Please, think about something complex and let me know. I think I’ll dedicate the next post to this feature 😉
Hello,
I’m more and more using Elegant Objects principles : https://www.elegantobjects.org/
I’m currently writing an EO Android library I will publish soon : https://github.com/RoRoche/elegant-android
Here is an example of use : https://github.com/RoRoche/elegant-android/blob/master/app/src/main/java/fr/guddy/elegantandroid/screens/repo/RepoActivity.kt
Hope this could be useful.
Regards,
Romain
Hey Romain,
Never heard of “Elegant Objects”, so thanks for the links.
I just skimmed the first one quickly. I like some of the principles, but find other ones too restrictive and dogmatic. For example, looks like this paradigm promotes what I’d consider to be an abuse of interfaces. But if it works for you, then it’s cool. There is always more than one way to skin a cat )
You’re right, it’s widely dogmatic and polemic ?
It’s a way I try for fun because I first doubted about it, but now I find some useful ideas.
Thanks for the post and your reply ?
You can do it with promises as well. For example:
[code language=”java”]
/**
* Creates a new request. It would be easier if mNetworkEndpoint also had promises, but callback works as well
*/
FlowPromise sendNetworkRequest() {
return FlowPromise(flowCallback ->
mNetworkEndpoint.executeRequest(networkResult -> {
if (networkResult.isSuccess()) {
flowCallback.resolve(networkResult)
} else {
flowCallback.reject(FlowCompletionResult.NETWORK_ERROR);
}
})
)
}
[/code]
[code language=”java”]
/**
* This way you can compose promises. Use andThen to call the next function.
* storeData and processData can be reused in other flows
*/
public FlowPromise executeFlow() {
return sendNetworkRequest()
.andThen(result -> mDataProcessor.processData(networkResult))
.andThen(dataProcessingResult -> mDao.storeData(dataProcessingResult))
// you can recover from errors here or in every function, whatever suits more
.recover(e -> /** Add error handling here*/)
// changing threads will be a oneliner and you only need to do it once
.changeThead(mainLooper)
}
[/code]
Hey Yuriy,
Thanks for providing an example. Promises are still callbacks-based solution (each Promise executes a callback), but it indeed looks better than Callback Hell. I would treat this as another framework – it can mitigate the problem to some degree, but shouldn’t be used exclusively.
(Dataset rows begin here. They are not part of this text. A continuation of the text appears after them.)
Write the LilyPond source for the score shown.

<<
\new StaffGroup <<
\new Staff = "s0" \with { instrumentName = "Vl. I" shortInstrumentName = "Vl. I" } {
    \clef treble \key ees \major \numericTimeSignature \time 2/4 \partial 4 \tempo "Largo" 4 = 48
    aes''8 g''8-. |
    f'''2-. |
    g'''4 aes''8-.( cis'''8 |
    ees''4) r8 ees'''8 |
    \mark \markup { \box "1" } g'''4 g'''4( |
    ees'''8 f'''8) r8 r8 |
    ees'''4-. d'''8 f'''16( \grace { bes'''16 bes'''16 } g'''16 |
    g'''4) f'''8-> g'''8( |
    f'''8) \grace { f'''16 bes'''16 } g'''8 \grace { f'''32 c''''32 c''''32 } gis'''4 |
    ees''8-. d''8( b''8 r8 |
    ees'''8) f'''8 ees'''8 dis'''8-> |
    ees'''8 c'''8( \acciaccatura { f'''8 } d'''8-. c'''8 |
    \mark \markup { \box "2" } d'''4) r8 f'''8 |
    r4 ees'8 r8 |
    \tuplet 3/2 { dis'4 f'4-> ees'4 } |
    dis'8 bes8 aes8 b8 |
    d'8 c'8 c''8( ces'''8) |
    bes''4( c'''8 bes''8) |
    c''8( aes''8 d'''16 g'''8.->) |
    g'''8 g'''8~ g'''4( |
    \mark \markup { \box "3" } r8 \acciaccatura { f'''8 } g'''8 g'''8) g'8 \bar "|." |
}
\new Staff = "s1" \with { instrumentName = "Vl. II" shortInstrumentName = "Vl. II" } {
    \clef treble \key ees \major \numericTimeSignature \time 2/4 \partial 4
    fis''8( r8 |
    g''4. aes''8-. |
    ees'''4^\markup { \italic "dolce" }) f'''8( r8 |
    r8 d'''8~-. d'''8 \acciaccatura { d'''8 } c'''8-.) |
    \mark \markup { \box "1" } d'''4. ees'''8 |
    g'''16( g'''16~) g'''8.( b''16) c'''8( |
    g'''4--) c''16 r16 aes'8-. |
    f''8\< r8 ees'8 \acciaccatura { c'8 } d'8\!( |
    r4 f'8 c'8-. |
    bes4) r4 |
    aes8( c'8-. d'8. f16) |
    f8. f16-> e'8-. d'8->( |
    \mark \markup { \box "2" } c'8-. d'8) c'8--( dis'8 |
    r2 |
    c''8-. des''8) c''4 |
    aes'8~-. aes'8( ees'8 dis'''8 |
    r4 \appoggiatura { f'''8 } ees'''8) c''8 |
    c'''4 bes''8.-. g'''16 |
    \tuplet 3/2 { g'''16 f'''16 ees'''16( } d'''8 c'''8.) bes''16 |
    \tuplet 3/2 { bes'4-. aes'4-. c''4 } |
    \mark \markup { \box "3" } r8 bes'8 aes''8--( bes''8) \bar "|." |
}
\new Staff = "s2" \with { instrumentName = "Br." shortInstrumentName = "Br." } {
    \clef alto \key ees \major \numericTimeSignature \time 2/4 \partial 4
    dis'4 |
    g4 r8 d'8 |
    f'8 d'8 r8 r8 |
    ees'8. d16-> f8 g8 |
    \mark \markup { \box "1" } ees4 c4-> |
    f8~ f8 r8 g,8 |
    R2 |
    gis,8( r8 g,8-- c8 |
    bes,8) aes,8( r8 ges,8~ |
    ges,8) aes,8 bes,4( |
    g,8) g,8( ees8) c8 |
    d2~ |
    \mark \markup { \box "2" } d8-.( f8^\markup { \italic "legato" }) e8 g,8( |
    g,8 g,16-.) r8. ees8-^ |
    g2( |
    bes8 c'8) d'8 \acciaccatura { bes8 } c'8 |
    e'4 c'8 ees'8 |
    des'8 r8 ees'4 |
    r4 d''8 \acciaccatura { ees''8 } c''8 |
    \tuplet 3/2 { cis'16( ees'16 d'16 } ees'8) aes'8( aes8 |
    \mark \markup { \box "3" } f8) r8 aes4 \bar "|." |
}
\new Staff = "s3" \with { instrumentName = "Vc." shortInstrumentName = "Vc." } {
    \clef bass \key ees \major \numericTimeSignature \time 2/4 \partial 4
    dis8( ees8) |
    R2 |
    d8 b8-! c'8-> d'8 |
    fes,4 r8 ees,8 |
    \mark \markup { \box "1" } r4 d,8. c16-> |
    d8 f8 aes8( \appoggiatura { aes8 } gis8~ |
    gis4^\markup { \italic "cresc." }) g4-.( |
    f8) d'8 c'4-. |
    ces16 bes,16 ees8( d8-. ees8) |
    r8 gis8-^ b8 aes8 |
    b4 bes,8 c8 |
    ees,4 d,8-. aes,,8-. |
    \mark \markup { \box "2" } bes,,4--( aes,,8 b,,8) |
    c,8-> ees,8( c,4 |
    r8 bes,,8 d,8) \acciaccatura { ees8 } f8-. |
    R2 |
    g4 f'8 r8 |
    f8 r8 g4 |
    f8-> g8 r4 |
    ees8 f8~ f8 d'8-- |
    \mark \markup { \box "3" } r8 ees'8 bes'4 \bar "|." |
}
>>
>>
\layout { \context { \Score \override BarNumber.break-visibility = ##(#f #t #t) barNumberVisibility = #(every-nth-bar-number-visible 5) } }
For example, even if you use Promise instead of top-level callback, I wouldn’t recommend using them to implement inner functionality. Synchronous method calls are the best solution there.
Hi,
You never say anything about LiveData when you make analysis about multithreading frameworks.
Isn’t that a better alternative than RxJava or coroutines?
Since is promoted by google it seems to me that is becoming the most popular for handling network/db operations.
Thx
Hi Adrian,
LiveData isn’t multithreading framework (or a crippled one, depending on your perspective). It’s just an implementation of Observer design pattern that always notifies the observers on UI thread.
I don’t use it in my projects, but I guess it can be incorporated here and there if you like it. That said, I reviewed Google’s Android Dev Summit app recently, and, boy, the combo ViewModel+LiveData is a mess there. So, be careful not to abuse it.
Hello,
Thanks for the another good article and I have some questions,
1. How can you handle the cancellation in your implementation?
2. What if the network or database library doesn’t support synchronous execution?
3. What if I need to call another network request concurrently and combine them to save data?
Cheers
Hello Jun,
These questions are outside of the scope of this article and answering each of them properly would require a post on its own. However, I don’t want to leave you empty handed, so here are my high-level thoughts:
“…because backend frameworks execute each server request on a dedicated thread.”
What about reactive backend frameworks like Spring WebFlux, Quarkus, Micronaut or Vert.x?
I don’t know anything about these. However, I suspect that they use “thread per request” model too.